Unis dans « un défi commun » de tous finir ce redoutable marathon grec (plus de 400 m de dénivelé positif), les 20 jeunes prennent conscience depuis cet été de la portée d’un tel challenge dans leur vie. « Ça sera un accomplissement après cinq mois de travail, annonce Yamine Yahia. Nos potes ne savent même pas quelle distance représente un marathon. Quand on leur dit 42 km, c’est une distance en voiture pour eux, pas à pied. » Pour son ami san-priot Roméo, « finir la course à Athènes sera un palmarès, une fierté, comme un diplôme ». Celui-ci annonce même : « Je vais le dire de partout que j’ai fini un marathon et même le mettre dans mon CV. Après tout, ça remplit et ça montre qu’on est persévérant ».

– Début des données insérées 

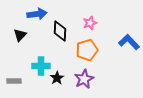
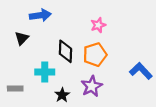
black diamond: (60, 31) -> (65, 51), moved
blue L-shape: (129, 42) -> (141, 71), moved
black star: (57, 78) -> (62, 95), moved

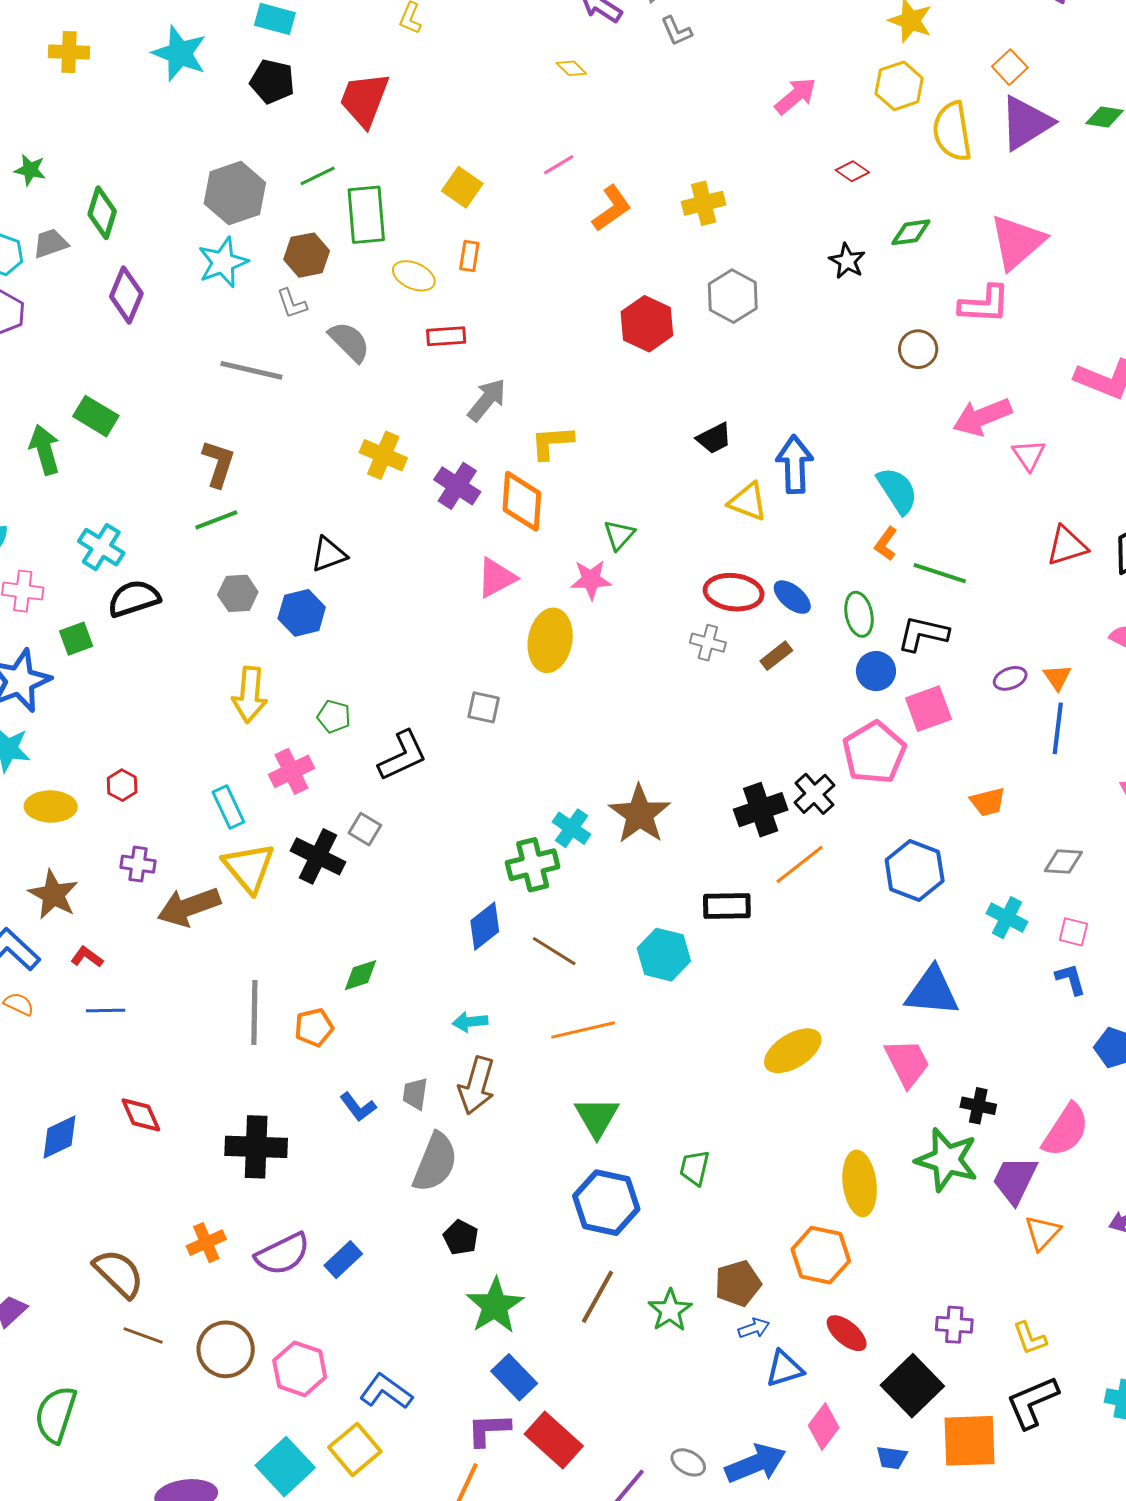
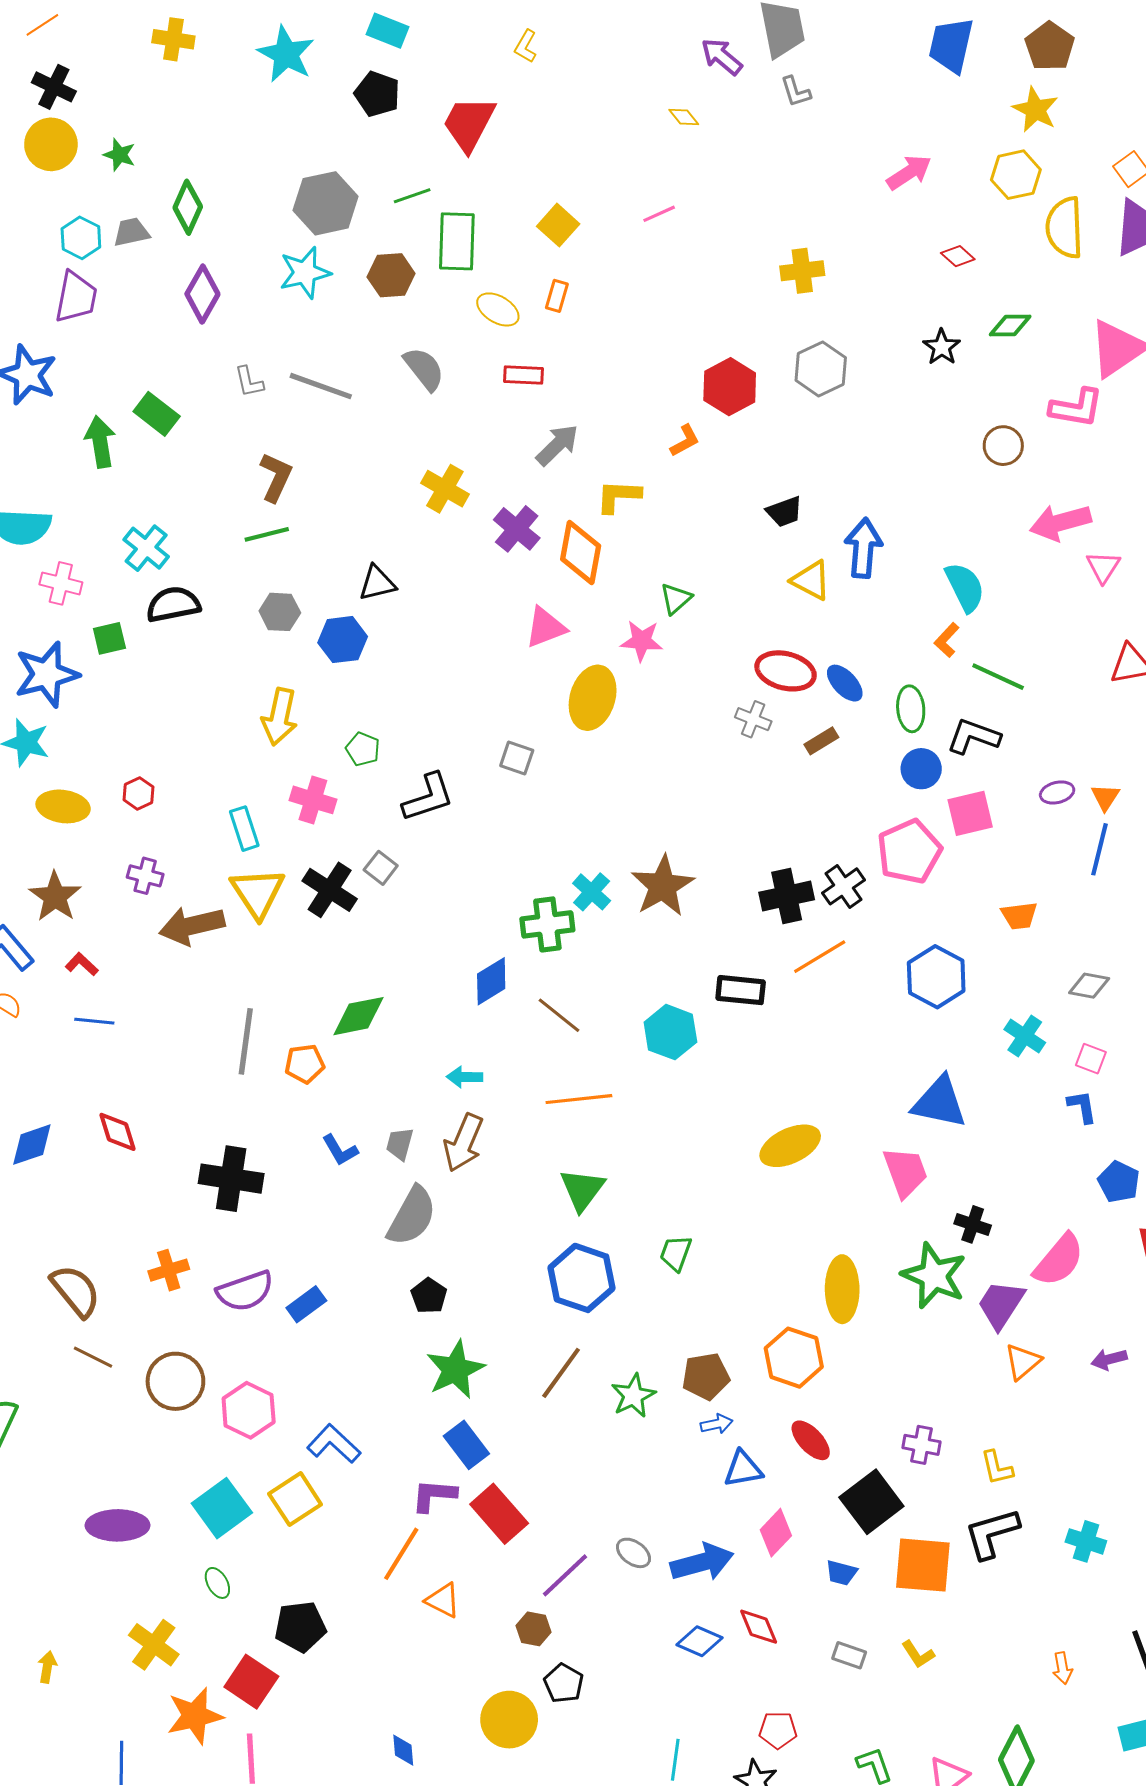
orange L-shape: (612, 208) -> (685, 441), moved, size x0.7
gray L-shape: (292, 304) -> (249, 382), moved
pink cross: (292, 771) -> (313, 800), turned 36
green diamond: (361, 975) -> (359, 1016), size x1.4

Un discours qui fait d’autant plus sens que le projet des 42, en partie financé par des dirigeants d’entreprises, s’accompagne d’une dimension de « réinsertion professionnelle ». Certains des onze « mentors » (qui participent à hauteur de 4.219,50 euros), également de la partie à Athènes, se sont engagés à embaucher ou à aider activement quelques futurs finishers, tous sans emploi au lancement de l’aventure. C’est dire l’importance du rendez-vous athénien pour ces néosportifs, comme pour cette participante n’ayant pas révélé à sa famille qu’elle était inscrite car elle redoutait les moqueries de ses proches. « Je montrerai ma médaille en rentrant », glisse-t-elle avec détermination.

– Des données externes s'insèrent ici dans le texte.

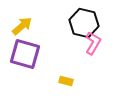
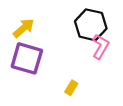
yellow rectangle: (66, 81) -> (71, 88), turned -72

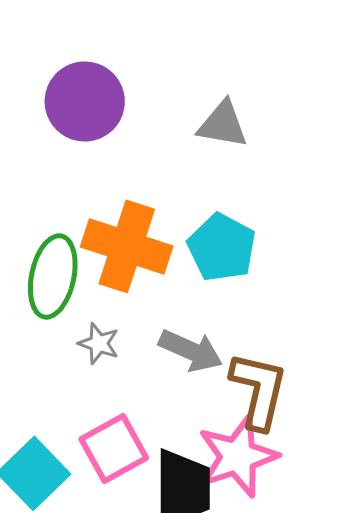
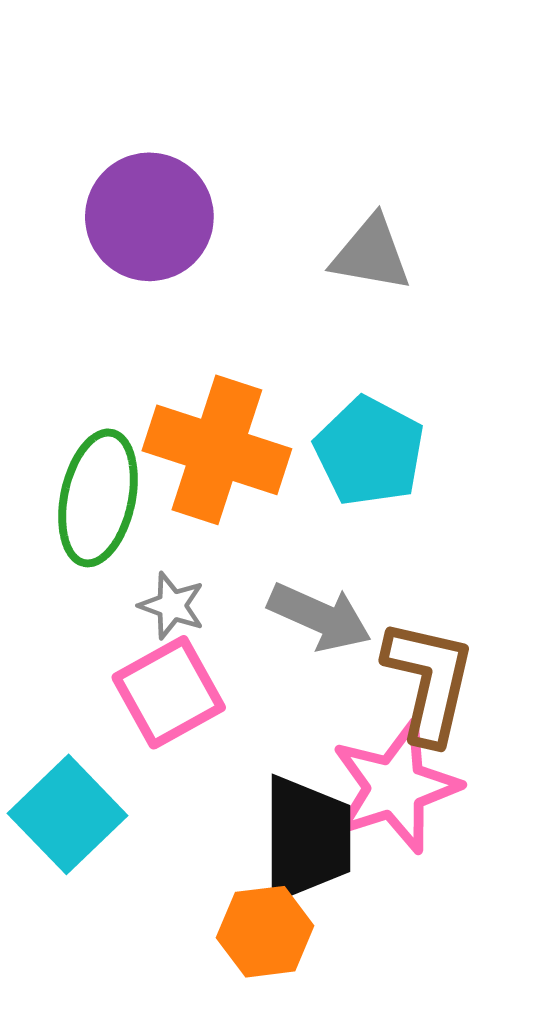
pink square: (114, 448) -> (169, 692), moved

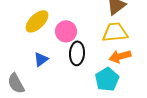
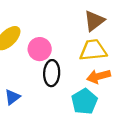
blue triangle: (41, 59) -> (12, 97), moved

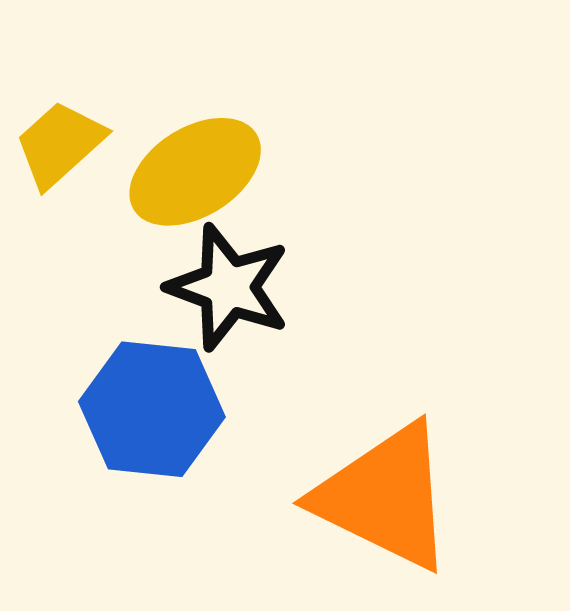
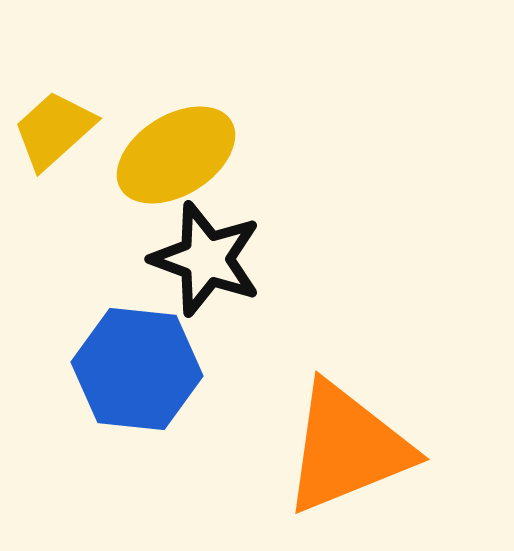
orange triangle: (385, 497) -> (347, 448), turned -48

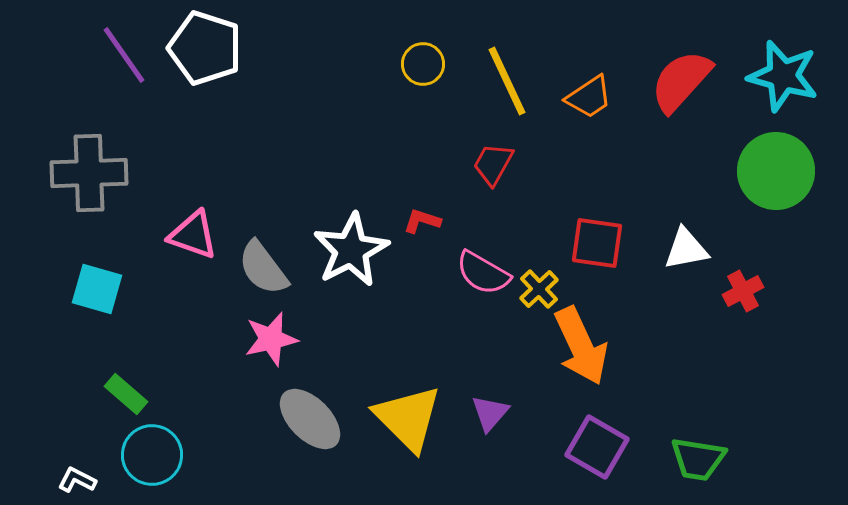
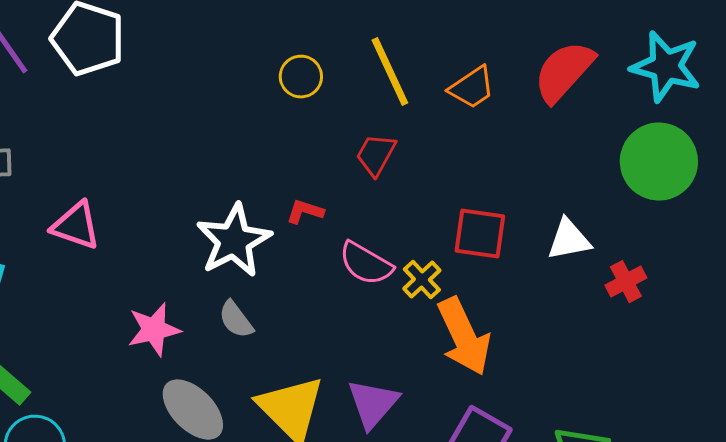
yellow circle: (423, 64) -> (301, 77), moved
gray semicircle: (263, 268) -> (236, 320), moved, size x0.7
purple triangle: (490, 413) -> (373, 404), size x1.4

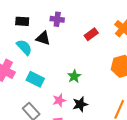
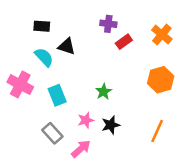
purple cross: (57, 19) -> (108, 24), moved
cyan rectangle: (35, 79) -> (57, 95), turned 42

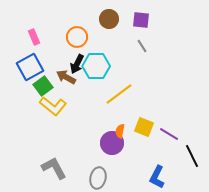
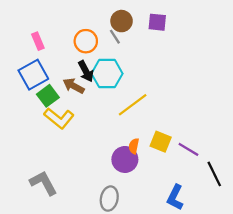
gray line: (142, 46) -> (115, 37), moved
black arrow: (77, 64) -> (86, 71), turned -54
gray L-shape: (54, 168) -> (43, 183), moved

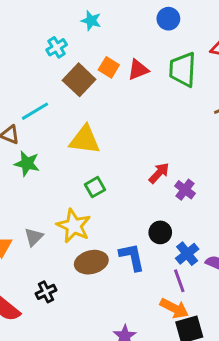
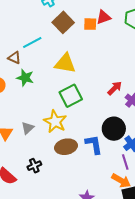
orange square: (109, 67) -> (90, 24), moved, turned -32
green square: (95, 187) -> (71, 96), size x1.6
black circle: (160, 232) -> (114, 129), size x1.5

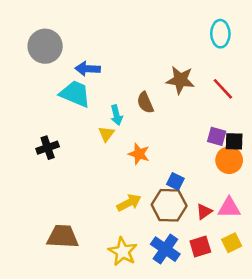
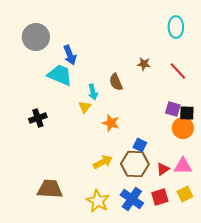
blue arrow: (88, 69) -> (70, 55), turned -114
brown star: (180, 80) -> (144, 64), size x0.6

« Un marathon est quelque chose d’inaccessible quand tu viens d’un quartier »

« Si je dois finir en marchant durant plusieurs kilomètres, je le ferai, annonce de son côté Roméo Radjouki. Impossible que je rentre à Lyon sans la médaille. » Un sentiment partagé un peu partout dans le groupe, et qui rend confiant Farid Boukerchi : « Chacun trouvera sa motivation au fond de lui pour finir ce défi ». Son frère revient sur la symbolique de la course à pied auprès de ce public en difficulté.

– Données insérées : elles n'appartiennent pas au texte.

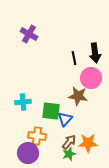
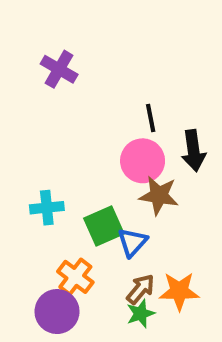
black arrow: (95, 53) -> (193, 151), moved
pink circle: (91, 78) -> (143, 161), moved
green square: (51, 111) -> (104, 226), turned -30
orange cross: (37, 136) -> (75, 277), turned 30

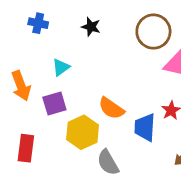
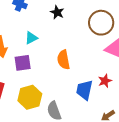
orange semicircle: (111, 108) -> (63, 60), moved, turned 36
yellow hexagon: (83, 132) -> (30, 97), moved

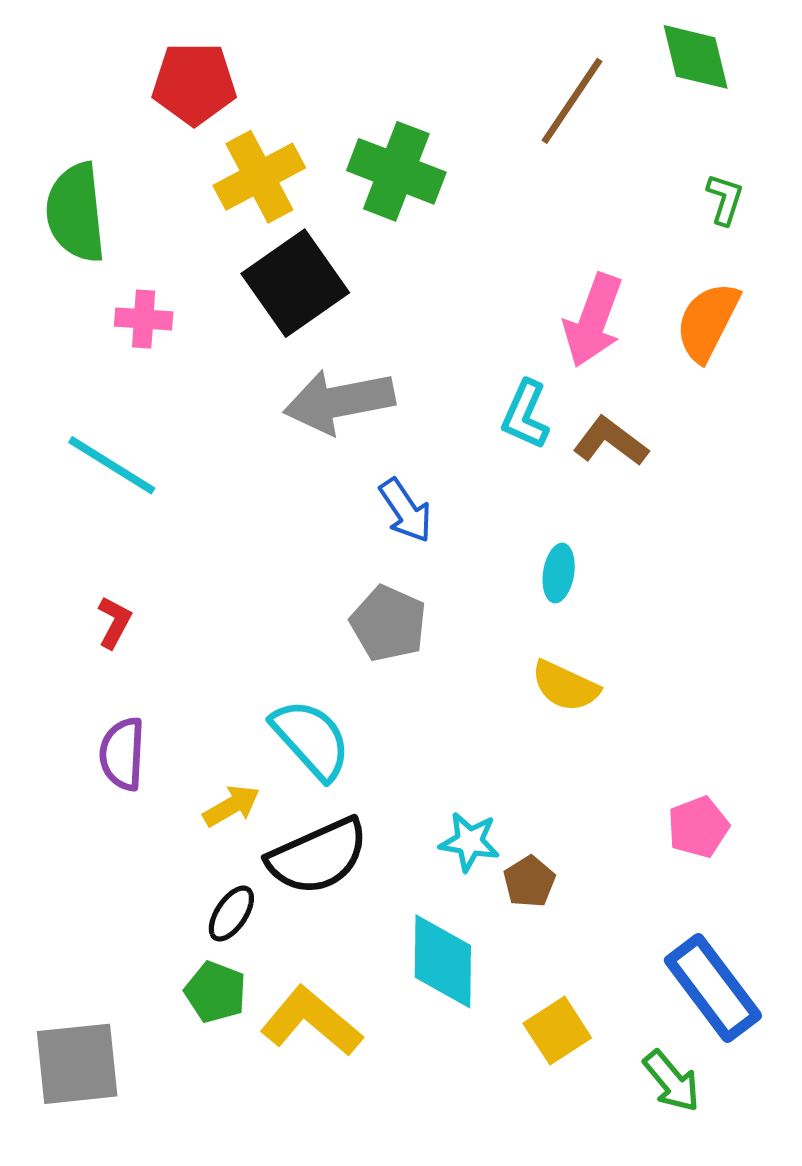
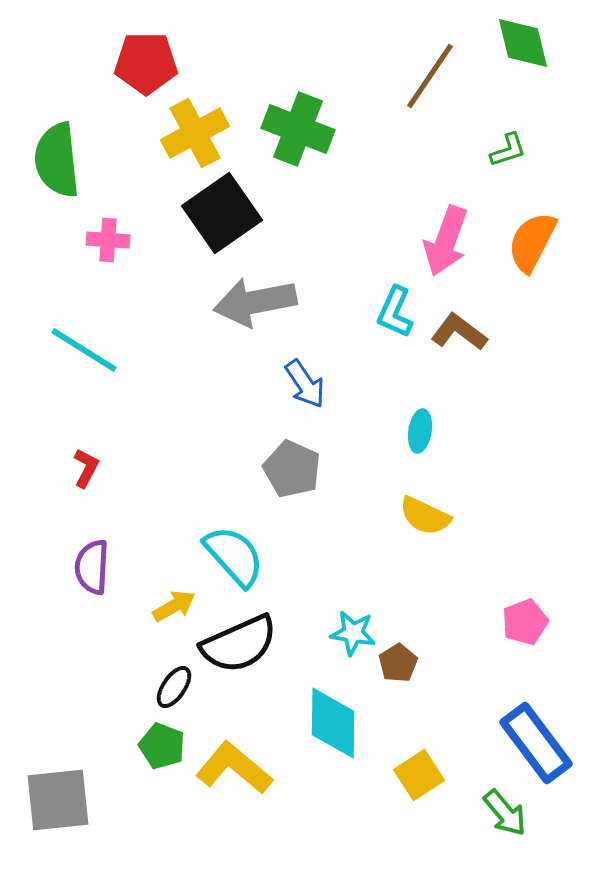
green L-shape: (725, 199) -> (508, 150), moved, turned 54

« Rien qu’après avoir couru 18 km à Paris, certains avaient les larmes aux yeux et criaient "fierté" à l’arrivée. Là, un marathon est quelque chose d’inaccessible quand tu viens d’un quartier, où on ne parle que de foot et de boxe sur le plan sportif. Mais c’est la clé de la réussite dans la vie : ça développe des qualités de patience, de ténacité et de discipline. La vie est un marathon : on apprend à se faire mal, à tenir la distance. » »

NOTRE DOSSIER HORS TERRAIN

Mohammad, Yamine, Roméo et tous les autres n’auront qu’une obsession dimanche : boucler ces 42,195 km. Quant à Malek Boukerchi, qui ambitionne d’inscrire des jeunes sur le Marathon pour tous (de nuit) lors des JO de Paris 2024 et sur le Marathon de Chicago d’ici deux ans, il conclut en citant l’ancien grand athlète tchèque Emil Zatopek : « Si tu veux courir, cours un kilomètre. Si tu veux changer ta vie, cours un marathon ». C’est ce que vont connaître dans trois jours 20 jeunes, parmi les 25.000 participants à Athènes, que rien ne prédestinait à cette discipline.